## [WHAT YOU HAVE TO DO]
Reproduce the listing below word for word, from its first line through the line that contains "family: Nymphaeaceae", including both.

## [MATERIAL FOR THIS EXERCISE]
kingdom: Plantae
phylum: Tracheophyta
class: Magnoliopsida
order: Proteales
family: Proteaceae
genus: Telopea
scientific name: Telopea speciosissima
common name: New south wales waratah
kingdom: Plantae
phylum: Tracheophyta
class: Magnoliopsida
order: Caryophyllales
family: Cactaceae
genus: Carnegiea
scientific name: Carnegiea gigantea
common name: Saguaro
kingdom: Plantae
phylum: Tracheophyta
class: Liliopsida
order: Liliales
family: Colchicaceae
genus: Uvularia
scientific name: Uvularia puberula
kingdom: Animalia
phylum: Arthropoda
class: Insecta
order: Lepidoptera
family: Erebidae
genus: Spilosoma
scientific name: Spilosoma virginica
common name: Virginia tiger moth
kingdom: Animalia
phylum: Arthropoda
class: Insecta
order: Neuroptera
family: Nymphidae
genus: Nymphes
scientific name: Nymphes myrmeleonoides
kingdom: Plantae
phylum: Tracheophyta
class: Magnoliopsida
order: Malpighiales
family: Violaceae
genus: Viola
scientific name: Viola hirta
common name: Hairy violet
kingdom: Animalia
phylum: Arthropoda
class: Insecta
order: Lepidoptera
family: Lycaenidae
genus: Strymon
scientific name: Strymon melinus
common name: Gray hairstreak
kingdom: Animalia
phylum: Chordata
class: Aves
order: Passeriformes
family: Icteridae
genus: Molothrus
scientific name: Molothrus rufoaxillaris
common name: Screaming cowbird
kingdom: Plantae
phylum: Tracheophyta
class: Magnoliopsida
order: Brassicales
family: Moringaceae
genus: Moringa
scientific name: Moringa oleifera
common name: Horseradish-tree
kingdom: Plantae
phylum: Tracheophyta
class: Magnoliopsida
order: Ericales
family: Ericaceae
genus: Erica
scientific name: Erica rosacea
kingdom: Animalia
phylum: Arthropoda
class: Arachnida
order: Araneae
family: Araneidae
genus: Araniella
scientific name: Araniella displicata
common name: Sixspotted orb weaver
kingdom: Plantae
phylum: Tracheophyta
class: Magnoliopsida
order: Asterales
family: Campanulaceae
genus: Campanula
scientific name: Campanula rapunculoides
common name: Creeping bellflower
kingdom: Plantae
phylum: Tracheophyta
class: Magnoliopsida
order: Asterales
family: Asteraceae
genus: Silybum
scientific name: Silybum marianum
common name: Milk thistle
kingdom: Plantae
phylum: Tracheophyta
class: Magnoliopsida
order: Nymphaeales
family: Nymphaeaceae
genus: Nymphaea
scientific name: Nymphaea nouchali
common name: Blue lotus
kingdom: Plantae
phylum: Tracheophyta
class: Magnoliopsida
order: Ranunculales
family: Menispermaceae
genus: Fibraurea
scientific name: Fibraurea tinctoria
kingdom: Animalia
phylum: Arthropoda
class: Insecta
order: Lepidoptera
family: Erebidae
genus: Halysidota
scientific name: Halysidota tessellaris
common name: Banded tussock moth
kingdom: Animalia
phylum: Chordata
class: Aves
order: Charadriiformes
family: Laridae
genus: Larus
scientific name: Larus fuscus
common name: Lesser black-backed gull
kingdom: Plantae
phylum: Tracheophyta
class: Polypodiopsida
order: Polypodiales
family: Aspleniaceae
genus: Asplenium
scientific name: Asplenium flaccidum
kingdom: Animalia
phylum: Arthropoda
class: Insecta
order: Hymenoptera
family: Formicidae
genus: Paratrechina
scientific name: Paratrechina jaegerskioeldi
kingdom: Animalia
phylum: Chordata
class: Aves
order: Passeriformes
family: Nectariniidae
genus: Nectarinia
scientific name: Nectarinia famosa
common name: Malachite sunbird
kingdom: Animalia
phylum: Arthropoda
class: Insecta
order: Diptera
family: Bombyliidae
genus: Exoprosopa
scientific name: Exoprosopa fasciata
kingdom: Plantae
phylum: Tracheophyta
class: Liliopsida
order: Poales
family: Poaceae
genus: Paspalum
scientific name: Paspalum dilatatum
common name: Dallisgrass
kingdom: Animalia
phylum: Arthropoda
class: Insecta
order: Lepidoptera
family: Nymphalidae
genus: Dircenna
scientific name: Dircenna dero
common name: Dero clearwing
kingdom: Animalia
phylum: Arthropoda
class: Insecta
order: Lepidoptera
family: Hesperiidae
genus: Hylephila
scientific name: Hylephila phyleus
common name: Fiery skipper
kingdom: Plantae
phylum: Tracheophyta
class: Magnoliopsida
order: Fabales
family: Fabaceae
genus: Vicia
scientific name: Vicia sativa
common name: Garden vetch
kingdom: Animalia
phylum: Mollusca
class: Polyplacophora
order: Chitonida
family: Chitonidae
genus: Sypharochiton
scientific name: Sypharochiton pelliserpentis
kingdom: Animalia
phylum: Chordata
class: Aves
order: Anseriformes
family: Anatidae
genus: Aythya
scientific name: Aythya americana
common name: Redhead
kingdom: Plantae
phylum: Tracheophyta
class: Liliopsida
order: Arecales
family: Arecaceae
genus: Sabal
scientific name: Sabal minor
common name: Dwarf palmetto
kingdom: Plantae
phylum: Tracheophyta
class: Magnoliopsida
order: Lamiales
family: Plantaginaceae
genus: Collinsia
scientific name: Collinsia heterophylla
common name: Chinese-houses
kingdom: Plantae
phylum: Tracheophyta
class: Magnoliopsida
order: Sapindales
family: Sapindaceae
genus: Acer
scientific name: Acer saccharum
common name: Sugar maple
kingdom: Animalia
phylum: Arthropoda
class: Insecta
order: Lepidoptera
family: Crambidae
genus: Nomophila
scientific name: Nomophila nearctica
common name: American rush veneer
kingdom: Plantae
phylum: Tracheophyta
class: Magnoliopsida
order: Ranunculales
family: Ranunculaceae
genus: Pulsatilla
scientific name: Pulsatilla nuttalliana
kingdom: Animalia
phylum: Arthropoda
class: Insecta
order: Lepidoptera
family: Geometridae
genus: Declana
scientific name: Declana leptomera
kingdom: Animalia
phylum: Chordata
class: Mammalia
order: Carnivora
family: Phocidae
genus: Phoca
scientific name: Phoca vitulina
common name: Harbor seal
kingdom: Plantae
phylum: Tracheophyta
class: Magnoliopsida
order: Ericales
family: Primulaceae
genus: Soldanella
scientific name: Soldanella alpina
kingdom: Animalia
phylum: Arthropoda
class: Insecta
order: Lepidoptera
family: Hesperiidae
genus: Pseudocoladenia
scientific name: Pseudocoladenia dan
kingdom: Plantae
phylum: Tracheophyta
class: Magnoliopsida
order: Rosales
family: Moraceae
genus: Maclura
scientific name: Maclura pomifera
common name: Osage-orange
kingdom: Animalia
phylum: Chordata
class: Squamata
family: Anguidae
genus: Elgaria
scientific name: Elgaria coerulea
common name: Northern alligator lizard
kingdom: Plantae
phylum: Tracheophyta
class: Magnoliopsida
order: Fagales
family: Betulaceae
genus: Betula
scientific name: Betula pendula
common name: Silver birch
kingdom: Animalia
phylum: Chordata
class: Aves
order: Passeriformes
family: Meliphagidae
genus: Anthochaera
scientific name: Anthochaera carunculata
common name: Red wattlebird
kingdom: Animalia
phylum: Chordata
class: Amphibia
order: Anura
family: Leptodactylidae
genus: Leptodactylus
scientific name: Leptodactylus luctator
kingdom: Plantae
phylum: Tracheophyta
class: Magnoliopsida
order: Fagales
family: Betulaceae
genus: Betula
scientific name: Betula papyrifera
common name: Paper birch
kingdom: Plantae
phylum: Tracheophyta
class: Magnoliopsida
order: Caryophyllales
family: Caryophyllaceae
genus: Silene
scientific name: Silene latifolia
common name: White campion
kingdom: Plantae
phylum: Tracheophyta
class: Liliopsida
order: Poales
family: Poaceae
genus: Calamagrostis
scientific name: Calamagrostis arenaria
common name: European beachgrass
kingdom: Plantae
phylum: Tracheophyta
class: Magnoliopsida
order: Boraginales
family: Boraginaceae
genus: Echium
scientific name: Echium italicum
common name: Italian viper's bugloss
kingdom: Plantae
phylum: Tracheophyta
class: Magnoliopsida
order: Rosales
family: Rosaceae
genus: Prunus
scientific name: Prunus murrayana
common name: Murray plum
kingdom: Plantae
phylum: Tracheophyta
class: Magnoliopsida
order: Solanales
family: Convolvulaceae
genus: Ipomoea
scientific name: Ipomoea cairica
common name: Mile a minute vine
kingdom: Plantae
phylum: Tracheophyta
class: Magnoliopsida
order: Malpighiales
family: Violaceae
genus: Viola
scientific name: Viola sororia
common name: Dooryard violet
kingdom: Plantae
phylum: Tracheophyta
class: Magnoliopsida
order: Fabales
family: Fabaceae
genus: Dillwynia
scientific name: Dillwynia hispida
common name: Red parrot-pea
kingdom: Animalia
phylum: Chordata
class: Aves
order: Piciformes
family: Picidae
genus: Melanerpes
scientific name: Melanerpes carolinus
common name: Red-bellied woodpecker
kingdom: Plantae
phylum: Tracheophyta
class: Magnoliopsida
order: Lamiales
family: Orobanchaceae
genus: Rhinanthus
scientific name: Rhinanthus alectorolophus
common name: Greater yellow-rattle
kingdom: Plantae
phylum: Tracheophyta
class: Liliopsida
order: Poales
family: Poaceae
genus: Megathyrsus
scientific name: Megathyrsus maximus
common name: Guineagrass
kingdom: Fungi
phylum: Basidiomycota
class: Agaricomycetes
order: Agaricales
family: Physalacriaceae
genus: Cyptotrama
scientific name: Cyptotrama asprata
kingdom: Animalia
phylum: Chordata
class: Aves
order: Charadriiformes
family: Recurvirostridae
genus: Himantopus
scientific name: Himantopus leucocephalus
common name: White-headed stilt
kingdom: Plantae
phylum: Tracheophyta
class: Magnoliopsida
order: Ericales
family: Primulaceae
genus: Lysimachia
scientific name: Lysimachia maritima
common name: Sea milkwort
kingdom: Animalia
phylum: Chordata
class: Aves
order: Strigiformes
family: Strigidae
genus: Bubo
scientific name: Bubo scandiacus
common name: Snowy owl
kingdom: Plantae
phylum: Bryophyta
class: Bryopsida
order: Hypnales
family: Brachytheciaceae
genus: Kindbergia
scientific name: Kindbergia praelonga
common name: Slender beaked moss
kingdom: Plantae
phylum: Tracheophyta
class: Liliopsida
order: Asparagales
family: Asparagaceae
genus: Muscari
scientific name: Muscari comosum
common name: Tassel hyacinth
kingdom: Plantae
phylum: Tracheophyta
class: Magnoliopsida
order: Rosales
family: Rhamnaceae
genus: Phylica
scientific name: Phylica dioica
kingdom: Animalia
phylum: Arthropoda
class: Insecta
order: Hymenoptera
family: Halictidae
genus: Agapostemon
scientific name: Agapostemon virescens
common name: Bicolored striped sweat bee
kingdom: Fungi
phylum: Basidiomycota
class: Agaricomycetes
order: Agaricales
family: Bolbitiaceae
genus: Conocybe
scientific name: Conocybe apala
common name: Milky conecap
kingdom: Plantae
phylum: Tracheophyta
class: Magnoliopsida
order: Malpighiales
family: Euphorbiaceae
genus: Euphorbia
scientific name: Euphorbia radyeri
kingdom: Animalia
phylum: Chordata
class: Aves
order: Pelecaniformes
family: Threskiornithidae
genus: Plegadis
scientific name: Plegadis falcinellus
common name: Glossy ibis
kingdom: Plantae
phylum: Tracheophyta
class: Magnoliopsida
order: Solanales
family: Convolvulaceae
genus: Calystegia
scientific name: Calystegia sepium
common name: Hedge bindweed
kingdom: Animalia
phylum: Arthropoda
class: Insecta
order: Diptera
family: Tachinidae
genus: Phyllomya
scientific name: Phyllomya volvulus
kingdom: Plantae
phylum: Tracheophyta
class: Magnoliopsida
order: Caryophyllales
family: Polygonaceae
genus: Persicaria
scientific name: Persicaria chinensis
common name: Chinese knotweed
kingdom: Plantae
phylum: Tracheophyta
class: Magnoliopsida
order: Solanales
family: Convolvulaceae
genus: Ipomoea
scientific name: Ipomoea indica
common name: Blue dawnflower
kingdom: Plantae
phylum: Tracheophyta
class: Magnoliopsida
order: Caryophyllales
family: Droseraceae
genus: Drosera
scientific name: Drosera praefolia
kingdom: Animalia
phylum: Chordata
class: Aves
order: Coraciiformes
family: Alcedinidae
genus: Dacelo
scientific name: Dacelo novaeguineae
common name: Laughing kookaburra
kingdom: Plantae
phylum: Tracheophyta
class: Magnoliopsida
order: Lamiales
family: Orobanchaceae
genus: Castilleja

## [TASK RESULT]
kingdom: Plantae
phylum: Tracheophyta
class: Magnoliopsida
order: Proteales
family: Proteaceae
genus: Telopea
scientific name: Telopea speciosissima
common name: New south wales waratah
kingdom: Plantae
phylum: Tracheophyta
class: Magnoliopsida
order: Caryophyllales
family: Cactaceae
genus: Carnegiea
scientific name: Carnegiea gigantea
common name: Saguaro
kingdom: Plantae
phylum: Tracheophyta
class: Liliopsida
order: Liliales
family: Colchicaceae
genus: Uvularia
scientific name: Uvularia puberula
kingdom: Animalia
phylum: Arthropoda
class: Insecta
order: Lepidoptera
family: Erebidae
genus: Spilosoma
scientific name: Spilosoma virginica
common name: Virginia tiger moth
kingdom: Animalia
phylum: Arthropoda
class: Insecta
order: Neuroptera
family: Nymphidae
genus: Nymphes
scientific name: Nymphes myrmeleonoides
kingdom: Plantae
phylum: Tracheophyta
class: Magnoliopsida
order: Malpighiales
family: Violaceae
genus: Viola
scientific name: Viola hirta
common name: Hairy violet
kingdom: Animalia
phylum: Arthropoda
class: Insecta
order: Lepidoptera
family: Lycaenidae
genus: Strymon
scientific name: Strymon melinus
common name: Gray hairstreak
kingdom: Animalia
phylum: Chordata
class: Aves
order: Passeriformes
family: Icteridae
genus: Molothrus
scientific name: Molothrus rufoaxillaris
common name: Screaming cowbird
kingdom: Plantae
phylum: Tracheophyta
class: Magnoliopsida
order: Brassicales
family: Moringaceae
genus: Moringa
scientific name: Moringa oleifera
common name: Horseradish-tree
kingdom: Plantae
phylum: Tracheophyta
class: Magnoliopsida
order: Ericales
family: Ericaceae
genus: Erica
scientific name: Erica rosacea
kingdom: Animalia
phylum: Arthropoda
class: Arachnida
order: Araneae
family: Araneidae
genus: Araniella
scientific name: Araniella displicata
common name: Sixspotted orb weaver
kingdom: Plantae
phylum: Tracheophyta
class: Magnoliopsida
order: Asterales
family: Campanulaceae
genus: Campanula
scientific name: Campanula rapunculoides
common name: Creeping bellflower
kingdom: Plantae
phylum: Tracheophyta
class: Magnoliopsida
order: Asterales
family: Asteraceae
genus: Silybum
scientific name: Silybum marianum
common name: Milk thistle
kingdom: Plantae
phylum: Tracheophyta
class: Magnoliopsida
order: Nymphaeales
family: Nymphaeaceae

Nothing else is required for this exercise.